Thanks to a good samaritan driver who grabbed the demo paddle I was using and Shane recovered we made it back to the take out only to hear that about 10 minutes prior Denny and Shane had gone through chasing our boats still. It is very very difficult to push a boat ashore in such strong water. We headed down to find the other boaters around Thurston Meadows, thinking my boat was under a logjam the guys set out to recover Laura's which was stuck on a sandbar or something.

I headed down to Tamihi to wait and see if my boat would come through. Merick and Dave shortly joined me and told me they'd seen it go through 2 hole drop and Alison Pool, at that point I tried to get ahold of Ryan to get the stronger boaters with their boats downstream to intercept. We were quickly joined by Kiah and his dad who saw the boat go by Slesse Trailer Park, then it came through straight vertical with no bow bag or forward center pillar to keep the bow afloat. We then saw it plunge through Osborne Road narrowly missing getting stopped on a rock or bush and the giant eddy formed on river left. We then went to Vedder Bridge to wait for it then got a call from Ryan, they'd recovered it at Wilson Road.

The boat wasn't in the same shape it was when I was in it, that's for sure, but that's how things go, I've got to thank Shane for recovering it regardless, and I know he and Denny tried as hard as they could to get it out prior. If there's anything any aspiring boaters should take away from this it's that you should be careful in making your decisions and mindful of the consequences as they rise in conjunction with the risks you undertake. Such is the boating life, it's all about what you're willing to push or gain and how much you're willing to lose. The best thing is to try to find a good balance of pushing your abilities and learning, but finding the fine line between that and going too far, and making sure you've got good people boating with you. If better boaters aren't willing to take you down a run because of your level, then don't do it. The case this day was that I felt I was on the safer side all factors considered if pushing my level and had the support of the people I was boating with.

Make reasonable decisions and have fun!

An example of the water that day (around Tamihi I think)
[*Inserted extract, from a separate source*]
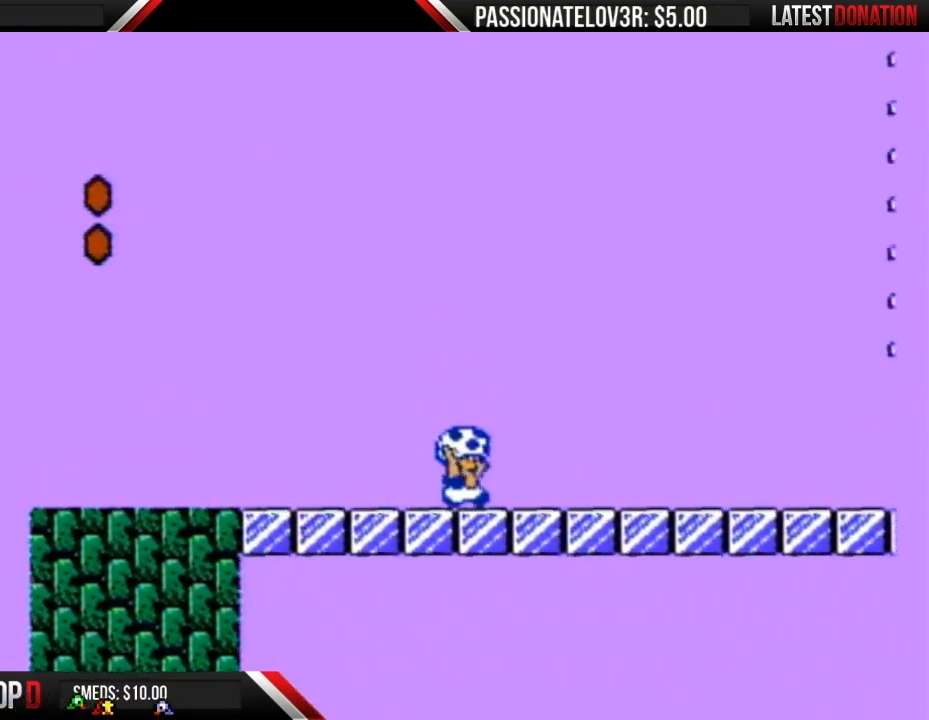
{"buttons": ["B", "DPAD_RIGHT"], "events": []}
Shane, Denny and Laura passing by Carousel


  1. Good for you that you came out alive and could write about it!! I'm sure every body in your group learn something!! That was a lot of juice in there that day and I,m happy I'm an open boater, I don't need that much to have fun! But I know how it feel to make the choice to run or not to run.

  2. Great TR Adam!

    Thanks for Sharing your experience in deatil!

    I agree with your point on the "Thin-Line" Kayaking requires an strange mix of agressive approach combined with self awarness/restraint (ie Aggresive & Humble). The agressive approach is needed to learn and push our limits the restaint is needed to keeps us around to continue to push our limits...

    I'm glad to see that your still going strong and keen to kayak with deeper understanding/judgement.